Un brindis abierto al mundo
La iniciativa, impulsada por el municipio, fue inaugurada en 2016 gracias a la colaboración entre productores locales y los organizadores del "Cammino di San Tommaso", una ruta de peregrinación entre la tumba de Santo Tomás, ubicada en Ortona, y la Basílica de San Pedro en Roma.
Es un itinerario cultural y espiritual de 316 km que une Roma con Ortona en 16 etapas. A lo largo del recorrido, los viajeros descubren pueblos medievales, monasterios benedictinos y paisajes de los parques nacionales Gran Sasso y Majella, siguiendo la tradición de Santa Brígida de Suecia hacia la catedral que guarda las reliquias del apóstol Tomás.
Ofrecer una copa de vino no es sólo un gesto simpático: es una forma de poner en valor las riquezas de la región, de brindar descanso y un pequeño placer a los peregrinos y así atraer visitantes de todo el mundo.
La fuente está activa todo el año, no solo en época de vendimia. Eso la vuelve aún más inusual, porque no depende de una temporada específica como muchas experiencias enoturísticas.

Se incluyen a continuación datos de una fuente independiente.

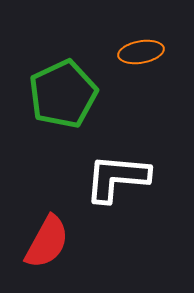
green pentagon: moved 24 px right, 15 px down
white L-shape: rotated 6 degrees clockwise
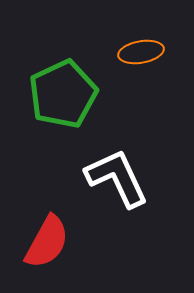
white L-shape: rotated 60 degrees clockwise
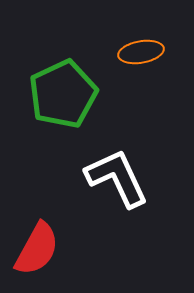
red semicircle: moved 10 px left, 7 px down
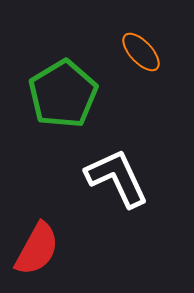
orange ellipse: rotated 57 degrees clockwise
green pentagon: rotated 6 degrees counterclockwise
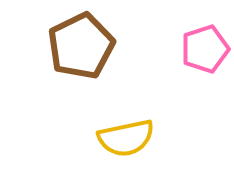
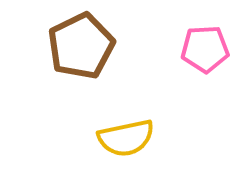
pink pentagon: rotated 15 degrees clockwise
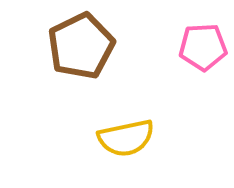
pink pentagon: moved 2 px left, 2 px up
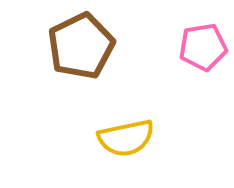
pink pentagon: rotated 6 degrees counterclockwise
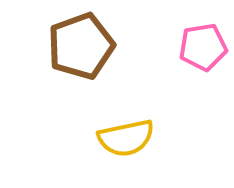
brown pentagon: rotated 6 degrees clockwise
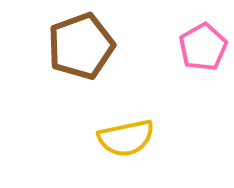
pink pentagon: rotated 21 degrees counterclockwise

La estructura es un gran barril construido con materiales reciclados que alberga un depósito subterráneo de 3.000 litros, que asegura un suministro constante de vino, que fluye a través de un surtidor. El vino que sale no es un “sobrante” ni de baja calidad, sino parte de la producción local, lo que refuerza la idea de orgullo regional y promoción directa. Un dato divertido: no hay vasos oficiales ni copas incluidas, así que muchos viajeros llegan con botellas improvisadas, tazas o incluso recipientes poco convencionales. Eso genera escenas bastante pintorescas y muy “instagrammeables”.
Es una invitación a conocer, a probar, a conectar con el origen. No es barra libre… es cultura. Es decir, más que una “genialidad marketinera”, empezó como una bienvenida simbólica al viajero.
Aunque suene tentador, la fuente no está pensada para el consumo excesivo, ni descontrolado. De hecho, hay reglas claras:
- Es para consumo personal (no para llenar botellas y llevarse medio viñedo a casa).
- Se deben respetar los horarios y la tranquilidad del pueblo.
- Y, sobre todo, está prohibido cualquier comportamiento que altere la convivencia.
- El Ayuntamiento colabora con la policía local para vigilar posibles abusos y preservar el descanso vecinal.

Cuando el turismo se vuelve experiencia
Este tipo de propuestas refleja una tendencia cada vez más fuerte: el turismo ya no busca solo ver lugares, sino vivirlos. Y en Italia —donde la gastronomía y el vino son parte de la identidad— estas ideas conectan directo con el espíritu del viajero: simple, auténtico y memorable. Porque no se trata solo de tomar vino. Se trata de hacerlo en un lugar donde todo tiene historia: la tierra, la gente, la tradición.
La presencia de la fuente funciona como un imán mediático que atrae visitantes; y para los lugareños el objetivo es consolidar rutas enoturísticas que incluyan sus viñedos, catas y alojamientos rurales. Por eso, si estás armando un recorrido por Italia y querés salir de los circuitos clásicos, este pequeño desvío puede convertirse en uno de esos momentos que recordarás siempre.
Porque no todos los días encontrás una fuente que te invita a brindar. Y porque, a veces, los mejores recuerdos de viaje no están en los grandes monumentos, sino en esos detalles inesperados que hacen que un lugar sea único.
Así que ya sabés: si pasás por Abruzzo, llevá una copa y dejá que el camino haga el resto. Porque al final, viajar también es eso: perderse un poco, sorprenderse mucho y brindar donde menos lo esperabas.